**À faire**:
1. Dans le texte sur l'alerte portée par le CVF, qui a organisé la campagne de pétitions de soutien au moment du procès ?
2. Reprenez le texte sur l'alerte portée par le CVF à la suite de sa dernière phrase.

Un porteur d’alerte plutôt qu’un lanceur d’alerte
Véronique Lapides, qui préside le CVF, insiste que le fait que c’est un collectif qui a porté l’alerte et non une personne seule. Elle déclare : « Cette affaire largement médiatisée a pris un nouveau tournant à partir de la plainte en diffamation, mais ce procès n’est en fait qu’un épiphénomène. Le plus important à retenir, si on en arrive là, c’est bien que l’alerte en elle-même n’a pas été correctement traitée. Le problème de la pollution et de son devenir n’est pas pris en charge. »
Par ailleurs, la notion de lanceur d’alerte lui semble problématique, car lancer une alerte n’est pas un but à atteindre. « Avec le recul, on s’aperçoit que l’alerte, c’est un travail au long cours. Le CVF n’a pas simplement lancé l’alerte mais l’a portée pendant des années. Bien entendu, on s’expose personnellement. C’est en tant que présidente du CVF que j’ai été attaquée. L’appropriation du terme »lanceur d’alerte« peut permettre de se redresser, mais ce n’est pas une fin en soi. Le plus important, c’est que l’alerte soit traitée. Si elle est traitée, il n’y a quasiment plus besoin de protection des lanceurs d’alerte. » Elle poursuit : « A l’origine, le CVF ne s’est pas dit qu’il était en train de lancer une alerte. L’association cherchait surtout à comprendre, à faire résoudre la crise sanitaire qu’elle constatait. Le parcours a été semé d’embûches. On sait quand et pour quoi on commence, on ne sait pas quand on en sort. Lorsqu’on a le sentiment que l’alerte est minimisée, on peut aussi être amené à commettre des erreurs de communication. Et quand on débouche sur une attaque en diffamation, l’attention est détournée vers la forme et non le fond du sujet. » Au moment du procès, la campagne de pétitions organisée par la Fondation sciences citoyennes pour la soutenir lui a été d’un grand réconfort.

**Données d'entrée**:
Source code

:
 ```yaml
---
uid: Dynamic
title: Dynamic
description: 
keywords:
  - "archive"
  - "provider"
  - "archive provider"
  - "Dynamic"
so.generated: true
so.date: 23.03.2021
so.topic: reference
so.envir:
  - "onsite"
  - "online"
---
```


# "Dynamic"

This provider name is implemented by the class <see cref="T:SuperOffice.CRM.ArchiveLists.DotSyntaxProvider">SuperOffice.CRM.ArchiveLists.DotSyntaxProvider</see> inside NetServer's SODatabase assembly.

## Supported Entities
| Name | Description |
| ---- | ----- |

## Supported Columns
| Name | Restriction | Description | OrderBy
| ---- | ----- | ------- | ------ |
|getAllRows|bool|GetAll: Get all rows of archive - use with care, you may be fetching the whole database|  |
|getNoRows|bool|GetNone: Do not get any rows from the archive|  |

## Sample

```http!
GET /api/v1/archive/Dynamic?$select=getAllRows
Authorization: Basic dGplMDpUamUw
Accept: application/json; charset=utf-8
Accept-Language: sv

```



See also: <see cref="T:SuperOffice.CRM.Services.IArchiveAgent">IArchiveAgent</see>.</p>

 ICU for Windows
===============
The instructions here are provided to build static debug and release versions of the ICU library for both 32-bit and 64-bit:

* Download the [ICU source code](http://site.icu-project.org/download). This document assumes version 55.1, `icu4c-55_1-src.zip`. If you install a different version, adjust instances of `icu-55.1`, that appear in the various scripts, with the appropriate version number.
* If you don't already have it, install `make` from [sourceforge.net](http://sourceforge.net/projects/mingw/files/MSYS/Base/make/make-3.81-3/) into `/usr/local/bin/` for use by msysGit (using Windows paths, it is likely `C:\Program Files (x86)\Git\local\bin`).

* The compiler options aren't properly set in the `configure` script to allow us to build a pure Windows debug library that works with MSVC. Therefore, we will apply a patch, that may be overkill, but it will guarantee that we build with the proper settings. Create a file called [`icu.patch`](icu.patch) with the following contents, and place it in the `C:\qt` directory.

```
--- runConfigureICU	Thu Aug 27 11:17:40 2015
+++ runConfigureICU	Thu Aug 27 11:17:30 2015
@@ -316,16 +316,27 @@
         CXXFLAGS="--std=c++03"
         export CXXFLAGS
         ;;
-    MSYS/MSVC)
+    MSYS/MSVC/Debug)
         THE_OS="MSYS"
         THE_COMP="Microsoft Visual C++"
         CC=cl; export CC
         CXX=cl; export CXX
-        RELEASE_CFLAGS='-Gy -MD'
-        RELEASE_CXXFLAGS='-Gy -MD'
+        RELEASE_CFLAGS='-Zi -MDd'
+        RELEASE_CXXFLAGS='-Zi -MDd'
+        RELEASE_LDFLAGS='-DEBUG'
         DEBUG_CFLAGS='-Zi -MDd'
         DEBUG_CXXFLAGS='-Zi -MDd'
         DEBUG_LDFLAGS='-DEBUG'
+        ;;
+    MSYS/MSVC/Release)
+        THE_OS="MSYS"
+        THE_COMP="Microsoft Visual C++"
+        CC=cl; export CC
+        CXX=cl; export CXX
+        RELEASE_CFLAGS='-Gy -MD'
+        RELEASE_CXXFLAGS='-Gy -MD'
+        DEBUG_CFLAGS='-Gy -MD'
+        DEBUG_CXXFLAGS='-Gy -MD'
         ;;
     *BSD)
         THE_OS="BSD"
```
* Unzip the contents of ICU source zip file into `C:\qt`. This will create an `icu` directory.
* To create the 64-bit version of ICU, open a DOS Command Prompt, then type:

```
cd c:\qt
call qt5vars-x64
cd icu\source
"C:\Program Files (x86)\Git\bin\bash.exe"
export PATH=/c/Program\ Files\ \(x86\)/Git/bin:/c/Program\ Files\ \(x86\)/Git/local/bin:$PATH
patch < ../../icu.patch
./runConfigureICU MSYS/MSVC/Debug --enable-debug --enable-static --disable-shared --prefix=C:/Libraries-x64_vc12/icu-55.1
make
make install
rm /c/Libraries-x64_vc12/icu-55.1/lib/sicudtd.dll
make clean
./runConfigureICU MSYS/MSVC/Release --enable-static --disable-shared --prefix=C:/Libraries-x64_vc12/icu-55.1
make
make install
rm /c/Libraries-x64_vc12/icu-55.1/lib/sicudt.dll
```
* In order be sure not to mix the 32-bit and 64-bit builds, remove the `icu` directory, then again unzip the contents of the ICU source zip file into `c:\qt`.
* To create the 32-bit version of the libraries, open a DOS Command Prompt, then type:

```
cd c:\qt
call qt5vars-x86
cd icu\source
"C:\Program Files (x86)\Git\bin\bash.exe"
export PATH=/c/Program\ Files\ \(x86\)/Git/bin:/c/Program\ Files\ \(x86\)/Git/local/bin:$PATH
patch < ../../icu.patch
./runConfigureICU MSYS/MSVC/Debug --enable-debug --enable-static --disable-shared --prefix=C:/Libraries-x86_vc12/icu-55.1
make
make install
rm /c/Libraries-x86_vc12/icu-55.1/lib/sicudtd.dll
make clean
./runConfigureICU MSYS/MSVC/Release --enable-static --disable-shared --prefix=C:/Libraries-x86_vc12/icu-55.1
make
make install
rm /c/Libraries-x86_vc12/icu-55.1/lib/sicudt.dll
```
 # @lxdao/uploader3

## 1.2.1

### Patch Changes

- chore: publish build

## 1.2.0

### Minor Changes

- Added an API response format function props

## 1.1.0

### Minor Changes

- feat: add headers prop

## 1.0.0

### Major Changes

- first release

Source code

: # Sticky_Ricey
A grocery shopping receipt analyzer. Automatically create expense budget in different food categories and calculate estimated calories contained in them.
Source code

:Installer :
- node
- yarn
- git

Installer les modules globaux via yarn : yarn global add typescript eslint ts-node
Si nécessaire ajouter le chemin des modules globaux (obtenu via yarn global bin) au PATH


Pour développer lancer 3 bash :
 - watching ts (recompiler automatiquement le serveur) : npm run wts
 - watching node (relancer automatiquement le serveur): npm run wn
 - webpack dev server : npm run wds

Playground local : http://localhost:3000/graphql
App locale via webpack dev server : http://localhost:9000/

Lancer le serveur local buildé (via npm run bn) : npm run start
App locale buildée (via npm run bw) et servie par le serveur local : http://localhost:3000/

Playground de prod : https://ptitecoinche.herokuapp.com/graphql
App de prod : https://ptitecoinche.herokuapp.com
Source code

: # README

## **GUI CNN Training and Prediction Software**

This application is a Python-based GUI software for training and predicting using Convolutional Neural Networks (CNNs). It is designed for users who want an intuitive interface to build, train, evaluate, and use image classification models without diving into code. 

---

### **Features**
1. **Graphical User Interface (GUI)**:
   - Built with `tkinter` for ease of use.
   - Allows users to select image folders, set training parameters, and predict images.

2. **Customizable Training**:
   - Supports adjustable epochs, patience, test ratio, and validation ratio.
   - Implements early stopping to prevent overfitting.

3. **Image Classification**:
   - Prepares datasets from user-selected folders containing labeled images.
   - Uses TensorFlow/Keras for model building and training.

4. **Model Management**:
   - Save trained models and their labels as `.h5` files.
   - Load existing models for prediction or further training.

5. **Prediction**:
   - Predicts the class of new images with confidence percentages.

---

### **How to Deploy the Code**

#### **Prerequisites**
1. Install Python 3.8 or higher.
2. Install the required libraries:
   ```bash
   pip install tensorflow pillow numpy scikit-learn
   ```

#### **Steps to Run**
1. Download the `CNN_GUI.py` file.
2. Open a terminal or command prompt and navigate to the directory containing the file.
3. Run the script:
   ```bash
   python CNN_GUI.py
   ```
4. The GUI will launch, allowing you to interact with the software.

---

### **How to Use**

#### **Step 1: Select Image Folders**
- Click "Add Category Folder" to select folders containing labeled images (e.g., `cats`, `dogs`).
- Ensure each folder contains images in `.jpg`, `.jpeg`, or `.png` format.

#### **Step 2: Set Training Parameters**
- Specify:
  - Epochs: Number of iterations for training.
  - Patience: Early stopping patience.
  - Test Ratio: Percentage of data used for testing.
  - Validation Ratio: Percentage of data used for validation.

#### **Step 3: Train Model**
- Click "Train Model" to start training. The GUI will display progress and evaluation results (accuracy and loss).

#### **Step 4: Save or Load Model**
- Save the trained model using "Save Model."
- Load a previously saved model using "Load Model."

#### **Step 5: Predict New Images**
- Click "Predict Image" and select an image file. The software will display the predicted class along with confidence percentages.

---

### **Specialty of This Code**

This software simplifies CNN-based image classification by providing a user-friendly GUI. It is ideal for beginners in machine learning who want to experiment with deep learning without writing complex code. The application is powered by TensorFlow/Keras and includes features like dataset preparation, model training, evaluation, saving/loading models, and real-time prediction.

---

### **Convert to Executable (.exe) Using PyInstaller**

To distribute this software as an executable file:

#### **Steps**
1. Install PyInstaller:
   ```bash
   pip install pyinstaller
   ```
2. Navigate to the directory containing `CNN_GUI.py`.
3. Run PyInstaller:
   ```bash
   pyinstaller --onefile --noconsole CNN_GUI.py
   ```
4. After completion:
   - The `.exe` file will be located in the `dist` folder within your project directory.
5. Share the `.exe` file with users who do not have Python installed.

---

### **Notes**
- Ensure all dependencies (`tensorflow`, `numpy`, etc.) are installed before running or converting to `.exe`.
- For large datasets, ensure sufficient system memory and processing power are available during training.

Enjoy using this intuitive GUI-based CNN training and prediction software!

**Réponses rédigées**:
1. La Fondation sciences citoyennes.

2.
Passer du rôle de lanceur d’alerte à celui d’expert
Au regard de cette affaire, Véronique Lapidès estime qu’une alerte citoyenne ne peut pas reposer sur la peur ou les rumeurs. Elle doit être validée par un scientifique. Ainsi, l’apport d’Henri Pézerat et de son réseau scientifique a été très important pour accompagner l’alerte, la crédibiliser et former le collectif sur le fond du sujet. Ce qui a démarré sur une alerte sanitaire est aussi devenu une alerte environnementale. Véronique Lapides estime qu’ « il est important de bien comprendre ses dossiers pour pouvoir les porter ». Du fait de l’expérience accumulée, le CVF a été sollicité de nombreuses fois (City Chlore, Comrisk, Plan national santé-environnement, ANSES, etc.). Il a par ailleurs pu développer une expertise sur le concept d’alerte lui-même. Il a découvert que le traitement d’une alerte est très différent d’un endroit à l’autre (voir encadré).
En guise de conclusion, Véronique Lapides donne ce conseil : « L’alerte ne se résume pas à son lancement. Il faut prendre conscience du travail à accomplir pour porter de tels dossiers. »
Glen Millot
Où en est-on aujourd’hui ?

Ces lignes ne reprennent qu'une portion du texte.